We all know what happens with the zombie apocalypse when everyone dies. What if everyone lives, and society dies? There is nothing in the stores, the warehouses, but everyone, at first anyway, is still alive. The population, when all of mankind’s technology is down raids everything. The world of Walking Dead where everyone is dead, and there are still supplies and food and water are not going to happen. Everything is gone.

Currently, we employ Just in Time Inventory, meaning that when a store receives an item on a truck, and offloads it to the shelf, it is almost immediately sold. Walmart is the king of this technology and that is why they receive daily shipments and are stocking their shelves daily. My point is that if we lose the grid, there may be a few supplies on the shelves of stores, but there won’t be enough to sustain us.

In the 1800s, parents taught their children basic skills. Things like milking cows, making cheesecloth and gardening. We take these skills for granted today as we rely on what we can readily go out and buy.

If this happens, well, we are all likely screwed. People who were preppers will prevail, but like you, I am late to that party. I don’t have stockpiles of canned goods and other things in my home, and you are the same. If you want to prep today, you are limited by how much you can purchase. At the end of the day though, despite what you prepare, and what you buy today, everything has a shelf life. If you have 5 years’ worth of canned goods that expire in 2 years, you only have 2 years’ worth of food, then what?

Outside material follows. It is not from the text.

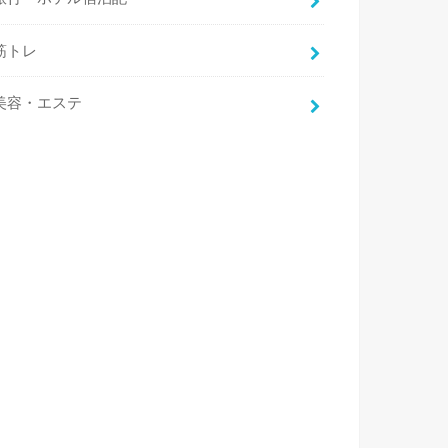
筋トレ
美容・エステ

We, as a society, have lost the sets of skills that our forefathers had.  I have spent about a year looking at guides and trying to compile a list of skills that I or my family might need to survive if shit hits the fan (SHTF).

What I am trying to accomplish with this guide is a collection of basic skills that you can use to try and help you and your family survive. We take for granted right now that we can look up anything online and we can find a hundred different ways to do it. What if that goes away?

There are hundreds and thousands of books out there on how to stockpile your home, how to defend yourself, what types of guns to own, and how to brew beer, wine, and liquor, but there isn’t a basic book of skills that you would need should the internet go away. My goal with this book is to give you those basic skills, and to provide a reference manual of things that you might need to know should SHTF. The skills our forefathers were taught, but we weren’t.

With the help of AI, I have compiled instructions on basic skills that we may need if we lose access to the internet. Some of these are not verified as they are currently illegal to do, but should SHTF, well, laws won’t matter, and you may need to at least attempt to do some of the things in this book.